Department of Bioengineering, University of Utah, Salt Lake City, UT, USA.
Scientific Computing and Imaging Institute, University of Utah, Salt Lake City, UT, USA.
Ann Biomed Eng. 2018 Sep;46(9):1325-1336. doi: 10.1007/s10439-018-2048-0. Epub 2018 May 21.
The biophysical basis for electrocardiographic evaluation of myocardial ischemia stems from the notion that ischemic tissues develop, with relative uniformity, along the endocardial aspects of the heart. These injured regions of subendocardial tissue give rise to intramural currents that lead to ST segment deflections within electrocardiogram (ECG) recordings. The concept of subendocardial ischemic regions is often used in clinical practice, providing a simple and intuitive description of ischemic injury; however, such a model grossly oversimplifies the presentation of ischemic disease-inadvertently leading to errors in ECG-based diagnoses. Furthermore, recent experimental studies have brought into question the subendocardial ischemia paradigm suggesting instead a more distributed pattern of tissue injury. These findings come from experiments and so have both the impact and the limitations of measurements from living organisms. Computer models have often been employed to overcome the constraints of experimental approaches and have a robust history in cardiac simulation. To this end, we have developed a computational simulation framework aimed at elucidating the effects of ischemia on measurable cardiac potentials.
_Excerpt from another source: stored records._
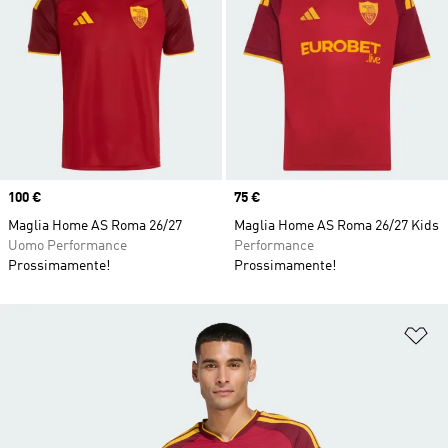
Price
100 €
Price
75 €
Maglia Home AS Roma 26/27
Maglia Home AS Roma 26/27 Kids
Uomo Performance
Performance
Prossimamente!
Prossimamente!
Ag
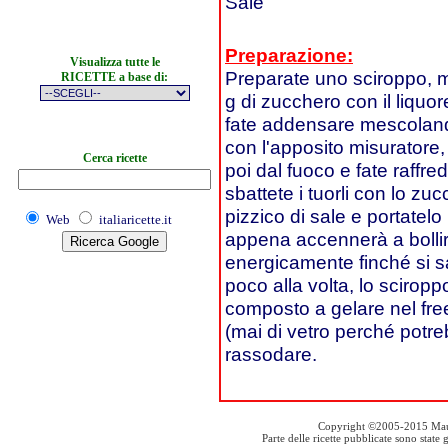
Sale
Preparazione:
Visualizza tutte le
Preparate uno sciroppo, m
RICETTE a base di:
g di zucchero con il liquo
fate addensare mescoland
con l'apposito misuratore,
Cerca ricette
poi dal fuoco e fate raffre
sbattete i tuorli con lo z
pizzico di sale e portatelo
Web
italiaricette.it
appena accennerà a bollire
energicamente finché si sa
poco alla volta, lo scirop
composto a gelare nel freez
(mai di vetro perché potre
rassodare.
Copyright ©2005-2015 Mauro S
Parte delle ricette pubblicate sono stat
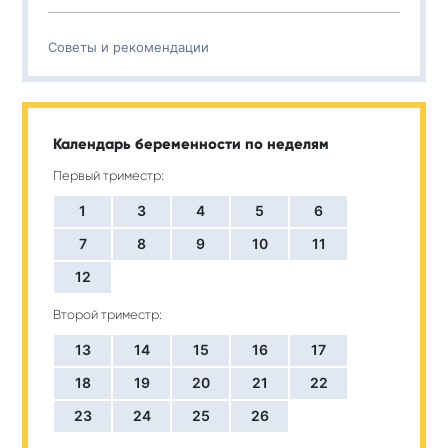
Советы и рекомендации
Календарь беременности по неделям
Первый триместр:
1
3
4
5
6
7
8
9
10
11
12
Второй триместр:
13
14
15
16
17
18
19
20
21
22
23
24
25
26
To validate our framework, we simulated, visualized, and analyzed 226 experimentally derived acute myocardial ischemic events. Simulation outcomes agreed both qualitatively (feature comparison) and quantitatively (correlation, average error, and significance) with experimentally obtained epicardial measurements, particularly under conditions of elevated ischemic stress. Our simulation framework introduces a novel approach to incorporating subject-specific, geometric models and experimental results that are highly resolved in space and time into computational models. We propose this framework as a means to advance the understanding of the underlying mechanisms of ischemic disease while simultaneously putting in place the computational infrastructure necessary to study and improve ischemia models aimed at reducing diagnostic errors in the clinic.
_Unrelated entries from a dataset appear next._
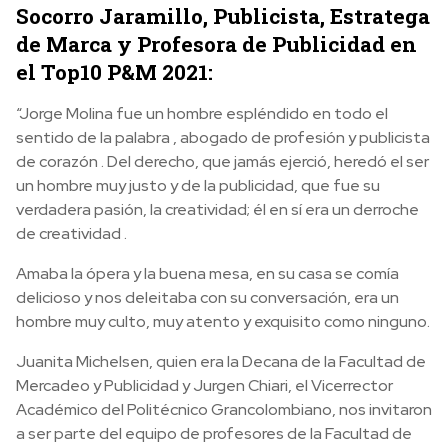
Socorro Jaramillo, Publicista, Estratega
de Marca y Profesora de Publicidad en
el Top10 P&M 2021:
“Jorge Molina fue un hombre espléndido en todo el
sentido de la palabra , abogado de profesión y publicista
de corazón . Del derecho, que jamás ejerció, heredó el ser
un hombre muy justo y de la publicidad, que fue su
verdadera pasión, la creatividad; él en sí era un derroche
de creatividad .
Amaba la ópera y la buena mesa, en su casa se comía
delicioso y nos deleitaba con su conversación, era un
hombre muy culto, muy atento y exquisito como ninguno.
Juanita Michelsen, quien era la Decana de la Facultad de
Mercadeo y Publicidad y Jurgen Chiari, el Vicerrector
Académico del Politécnico Grancolombiano, nos invitaron
a ser parte del equipo de profesores de la Facultad de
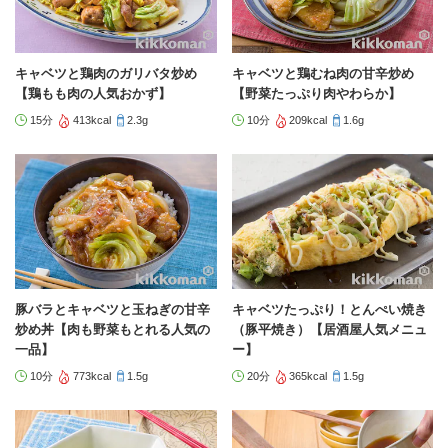
キャベツと鶏肉のガリバタ炒め
キャベツと鶏むね肉の甘辛炒め
【鶏もも肉の人気おかず】
【野菜たっぷり肉やわらか】
15分
413kcal
2.3g
10分
209kcal
1.6g
豚バラとキャベツと玉ねぎの甘辛
キャベツたっぷり！とんぺい焼き
炒め丼【肉も野菜もとれる人気の
（豚平焼き）【居酒屋人気メニュ
一品】
ー】
10分
773kcal
1.5g
20分
365kcal
1.5g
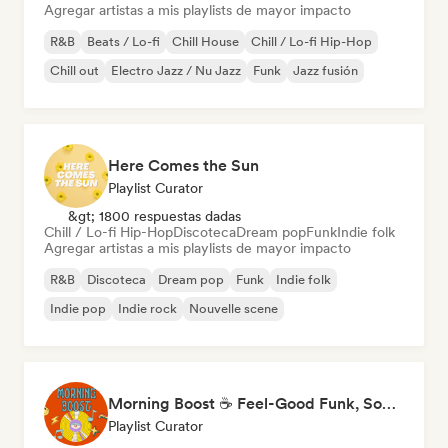
Agregar artistas a mis playlists de mayor impacto
R&B
Beats / Lo-fi
Chill House
Chill / Lo-fi Hip-Hop
Chill out
Electro Jazz / Nu Jazz
Funk
Jazz fusión
Here Comes the Sun
Playlist Curator
&gt; 1800 respuestas dadas
Chill / Lo-fi Hip-Hop
Discoteca
Dream pop
Funk
Indie folk
Agregar artistas a mis playlists de mayor impacto
R&B
Discoteca
Dream pop
Funk
Indie folk
Indie pop
Indie rock
Nouvelle scene
Morning Boost ☕ Feel-Good Funk, Soul & Neo-Soul to Wake Up
Playlist Curator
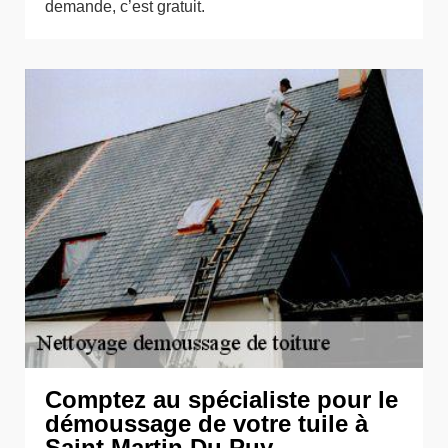
demande, c’est gratuit.
Comptez au spécialiste pour le
démoussage de votre tuile à
Saint Martin Du Puy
心电图评估心肌缺血的生物物理基础源于这样一种观念,即缺血组织相对均匀地沿着心脏的心内膜面发展。这些心内膜下损伤组织产生的腔内电流导致心电图(ECG)记录中的 ST 段偏移。心内膜下缺血区域的概念在临床实践中经常被使用,为缺血损伤提供了一个简单直观的描述;然而,这种模型过于简化了缺血性疾病的表现,导致基于心电图的诊断出现错误。此外,最近的实验研究对心内膜下缺血模型提出了质疑,而是提出了一种更分布式的组织损伤模式。这些发现来自于实验,因此既有来自活体测量的影响,也有其局限性。计算机模型经常被用来克服实验方法的限制,并在心脏模拟方面有着悠久的历史。为此,我们开发了一个计算模拟框架,旨在阐明缺血对可测量心脏电位的影响。为了验证我们的框架,我们模拟、可视化和分析了 226 个急性心肌缺血事件的实验结果。模拟结果在定性(特征比较)和定量(相关性、平均误差和显著性)方面与实验获得的心外膜测量结果一致,特别是在缺血应激升高的情况下。我们的模拟框架引入了一种新方法,将具有特定个体的、几何模型和在空间和时间上高度解析的实验结果纳入计算模型中。我们提出这个框架是为了推进对缺血性疾病潜在机制的理解,同时建立计算基础设施,以研究和改进旨在减少临床诊断错误的缺血模型。